I’ve thrown out enough muffins to tell you this is the right recipe. It’s not your typical easy-muffin recipe, but they are very good. They’re not a “dessert” or “snack” to me–they’re a complete breakfast.

 

muffins butter

 

 

 

 

 

 

ALL-MORNING MUFFINS
Makes 12 medium-size muffins

1/2 cup sugar
1/2 cup honey
1/4 pound (1 stick) unsalted butter, softened
2 eggs
1/2 teaspoon baking soda
1 cup heavy cream
1 1/3 cup all-purpose flour
2/3 cup soy flour*
1/2 teaspoon salt
1/4 cup wheat germ
1/4 cup flaxseed*
1/2 cup finely chopped walnuts
1 cup finely chopped dried fruit

(I used dried cherries from Door County, WI, but chopped raisins also work well)
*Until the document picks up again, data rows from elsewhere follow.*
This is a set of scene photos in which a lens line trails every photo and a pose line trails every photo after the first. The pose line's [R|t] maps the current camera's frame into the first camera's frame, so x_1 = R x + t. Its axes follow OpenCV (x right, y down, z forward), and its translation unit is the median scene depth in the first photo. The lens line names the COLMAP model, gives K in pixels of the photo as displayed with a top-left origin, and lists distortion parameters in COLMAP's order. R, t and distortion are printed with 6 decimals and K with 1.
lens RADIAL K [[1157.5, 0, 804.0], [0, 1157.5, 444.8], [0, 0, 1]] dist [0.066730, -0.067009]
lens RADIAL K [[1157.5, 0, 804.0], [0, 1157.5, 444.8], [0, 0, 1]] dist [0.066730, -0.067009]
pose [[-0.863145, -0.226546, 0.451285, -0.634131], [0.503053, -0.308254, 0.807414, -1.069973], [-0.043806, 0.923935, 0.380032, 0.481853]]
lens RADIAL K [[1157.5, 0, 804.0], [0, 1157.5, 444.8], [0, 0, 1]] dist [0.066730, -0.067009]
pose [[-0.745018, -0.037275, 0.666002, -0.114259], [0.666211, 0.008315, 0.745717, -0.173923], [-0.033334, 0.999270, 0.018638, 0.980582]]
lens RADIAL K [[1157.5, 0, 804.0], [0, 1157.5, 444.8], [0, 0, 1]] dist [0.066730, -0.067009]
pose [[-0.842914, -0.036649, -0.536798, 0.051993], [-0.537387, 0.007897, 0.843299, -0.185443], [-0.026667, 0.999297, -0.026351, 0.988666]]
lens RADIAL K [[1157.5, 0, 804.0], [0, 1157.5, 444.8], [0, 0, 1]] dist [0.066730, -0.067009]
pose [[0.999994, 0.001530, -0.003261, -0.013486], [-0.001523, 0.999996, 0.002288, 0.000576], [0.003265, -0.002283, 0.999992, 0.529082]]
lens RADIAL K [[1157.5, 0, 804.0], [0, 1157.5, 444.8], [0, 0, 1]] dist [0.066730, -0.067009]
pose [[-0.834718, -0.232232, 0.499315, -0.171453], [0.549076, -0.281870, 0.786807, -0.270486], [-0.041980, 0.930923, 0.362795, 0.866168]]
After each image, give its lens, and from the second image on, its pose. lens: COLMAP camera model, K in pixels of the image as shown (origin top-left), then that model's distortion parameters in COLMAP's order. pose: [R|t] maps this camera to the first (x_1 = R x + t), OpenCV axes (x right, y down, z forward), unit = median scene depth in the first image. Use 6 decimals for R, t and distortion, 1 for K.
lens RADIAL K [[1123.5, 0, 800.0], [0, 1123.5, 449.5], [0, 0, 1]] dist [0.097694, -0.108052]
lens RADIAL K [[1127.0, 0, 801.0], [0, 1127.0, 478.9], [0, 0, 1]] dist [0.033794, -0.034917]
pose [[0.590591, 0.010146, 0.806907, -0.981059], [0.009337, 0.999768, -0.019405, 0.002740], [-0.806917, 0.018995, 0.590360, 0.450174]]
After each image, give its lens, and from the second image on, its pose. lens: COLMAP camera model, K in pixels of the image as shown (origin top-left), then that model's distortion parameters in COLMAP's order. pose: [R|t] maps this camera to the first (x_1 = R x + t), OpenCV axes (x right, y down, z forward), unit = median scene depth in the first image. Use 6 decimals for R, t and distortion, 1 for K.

Preheat oven to 375 degrees F. With an electric mixer, blend sugar, honey and butter until smooth. Add eggs and mix well.
In a separate container, dissolve the baking soda in the cream.

In a large bowl, put in both flours, salt, and wheat germ. Stir to mix. Add to this in about thirds, alternating, the sugar/honey/butter mixture and the cream mixture. Stir just until moistened each time.

Add flaxseed, walnuts and fruit and stir just enough to mix. Spoon into muffin tins about 3/4 full.

Bake on top rack for about 16 minutes, until golden brown on top and a toothpick inserted in the center will come out without batter. Serve warm, or when fully cooled, store in a tightly-covered container.

Cooking notes:
Unfortunately, substitutions, such as milk instead of cream, margarine instead of butter, or egg whites instead of whole eggs, do not work well in this recipe. The chopped fruit can be any type, but needs to be a dried fruit, like raisins.

Soy flour tends to make the sides and bottom of the muffins look almost burned because it browns deeper than all-purpose flour, so do not be alarmed if you look through the oven window and they seem too dark.

*I used Bob’s Red Mill Soy Flour and Bob’s Red Mill Organic Raw Whole Brown Flaxseed, which is found at most stores, but any brand will do.